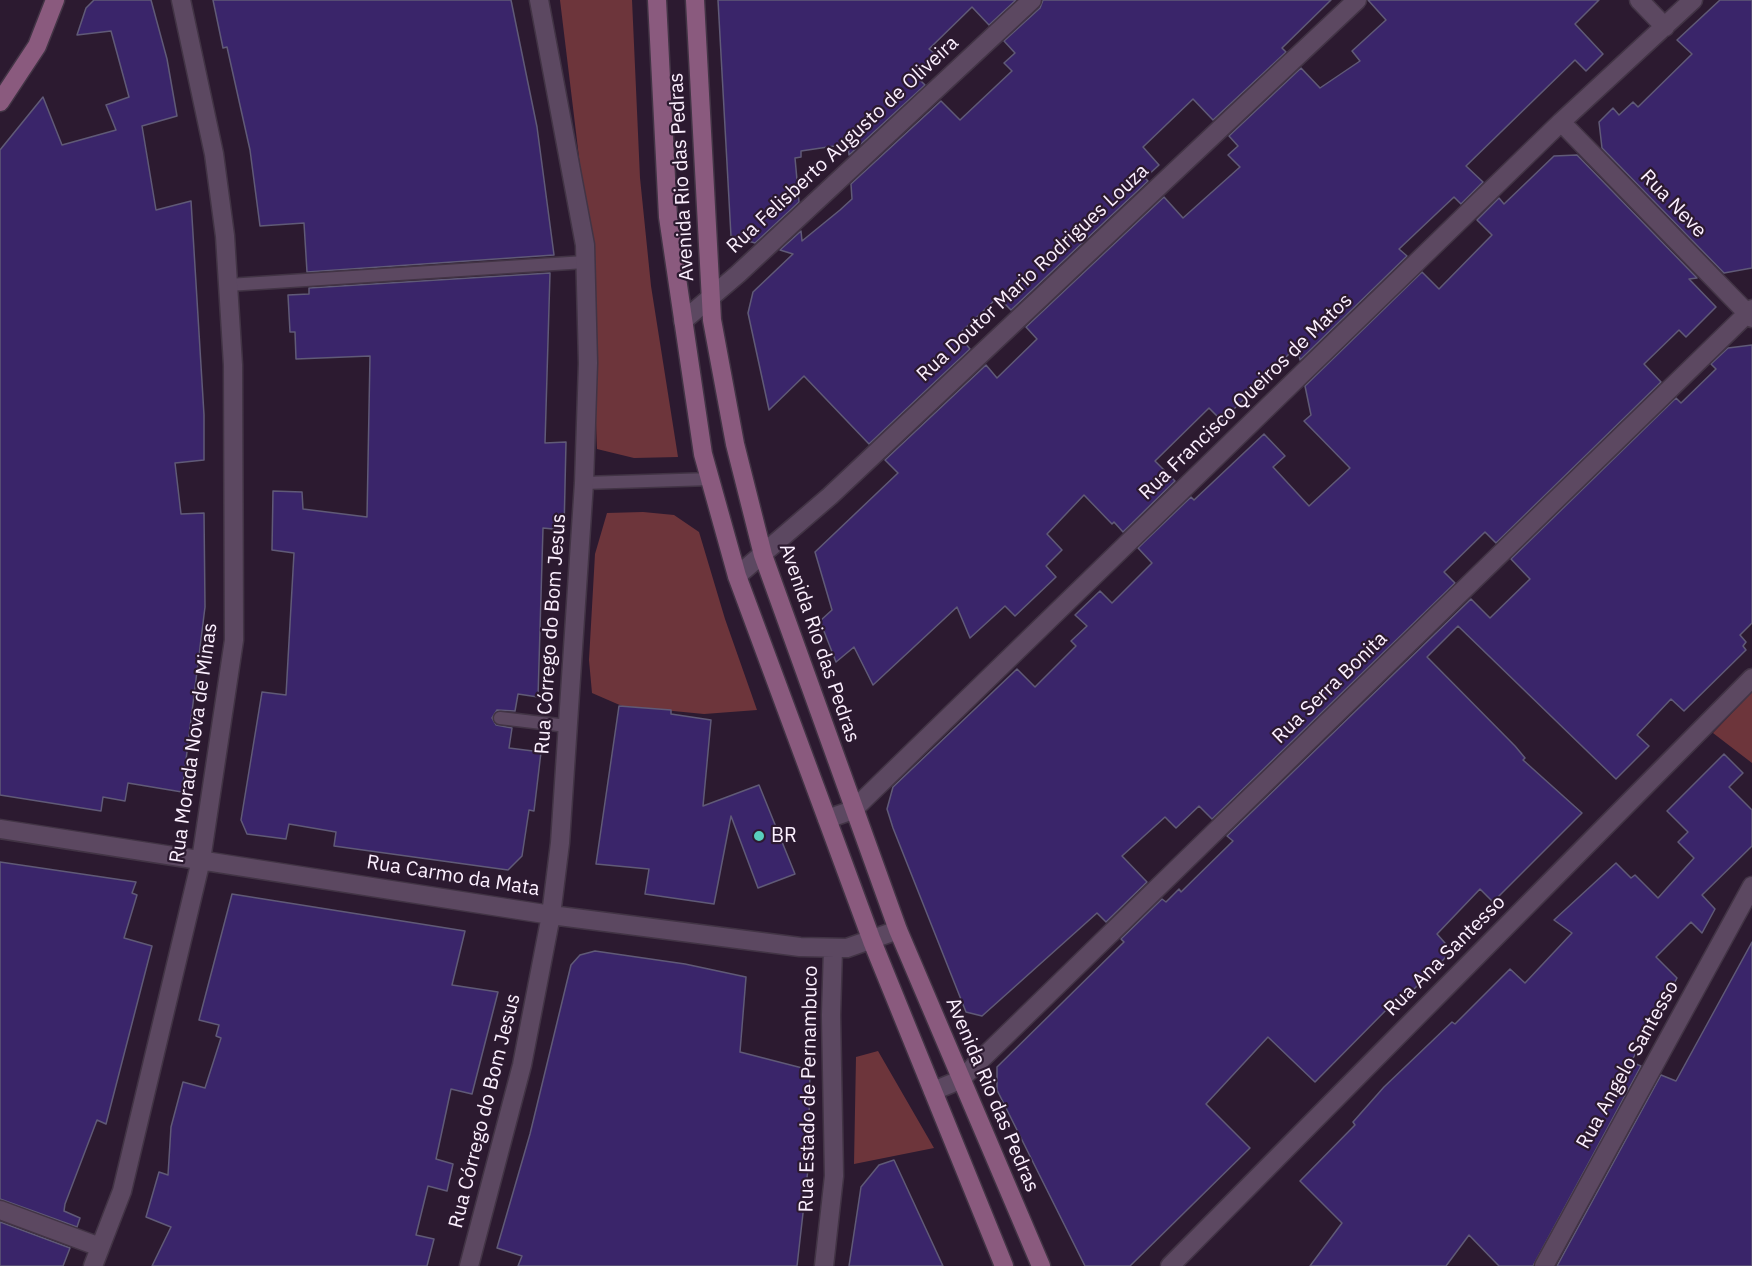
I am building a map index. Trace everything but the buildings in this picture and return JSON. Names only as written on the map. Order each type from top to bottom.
[{"type":"main road","points":[[0,102],[37,46],[55,0]]},
{"type":"main road","name":"Avenida Rio das Pedras","points":[[657,0],[668,218],[704,454],[737,576],[872,941],[1004,1266]]},
{"type":"main road","name":"Avenida Rio das Pedras","points":[[694,0],[711,320],[735,444],[763,555],[898,930],[1041,1266]]},
{"type":"street","name":"Rua Morada Nova de Minas","points":[[93,1266],[122,1191],[201,860],[234,640],[233,365],[228,285],[214,154],[182,0]]},
{"type":"street","name":"Rua Córrego do Bom Jesus","points":[[469,1266],[522,1065],[551,915],[560,843],[584,483],[588,363],[585,245],[539,0]]},
{"type":"street","name":"Rua Felisberto Augusto de Oliveira","points":[[683,321],[1032,0]]},
{"type":"street","name":"Rua Doutor Mario Rodrigues Louza","points":[[737,576],[763,555],[1357,0]]},
{"type":"street","points":[[1639,0],[1665,27]]},
{"type":"street","name":"Rua Francisco Queiros de Matos","points":[[827,819],[853,810],[1561,122],[1693,0]]},
{"type":"street","name":"Rua Neve","points":[[1561,122],[1750,313]]},
{"type":"street","name":"Rua Serra Bonita","points":[[933,1091],[960,1080],[1750,313]]},
{"type":"street","name":"Rua Ana Santesso","points":[[1170,1266],[1752,678]]},
{"type":"street","name":"Rua Carmo da Mata","points":[[0,829],[551,915],[833,949],[872,941],[898,930]]},
{"type":"street","name":"Rua Angelo Santesso","points":[[1544,1266],[1752,886]]},
{"type":"street","name":"Rua Estado de Pernambuco","points":[[824,1266],[834,1176],[831,1015],[833,949]]},
{"type":"street","points":[[0,1210],[100,1247]]},
{"type":"lane","points":[[228,285],[585,262]]},
{"type":"lane","points":[[584,483],[711,479]]},
{"type":"lane","points":[[500,718],[567,726]]},
{"type":"shaded area","points":[[560,0],[632,0],[640,178],[651,286],[678,457],[634,458],[597,449],[589,240]]},
{"type":"shaded area","points":[[643,512],[674,515],[699,532],[725,619],[757,710],[704,714],[622,706],[592,693],[589,660],[595,554],[607,513]]},
{"type":"shaded area","points":[[1752,692],[1752,763],[1713,733]]},
{"type":"shaded area","points":[[878,1051],[934,1148],[854,1164],[856,1057]]},
{"type":"place","name":"BR","points":[[759,836]]}]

# TASK DETAILS:
Give the count of lines in the data that contain the word "road", and write nothing besides it.

# EXERCISE OUTPUT:
3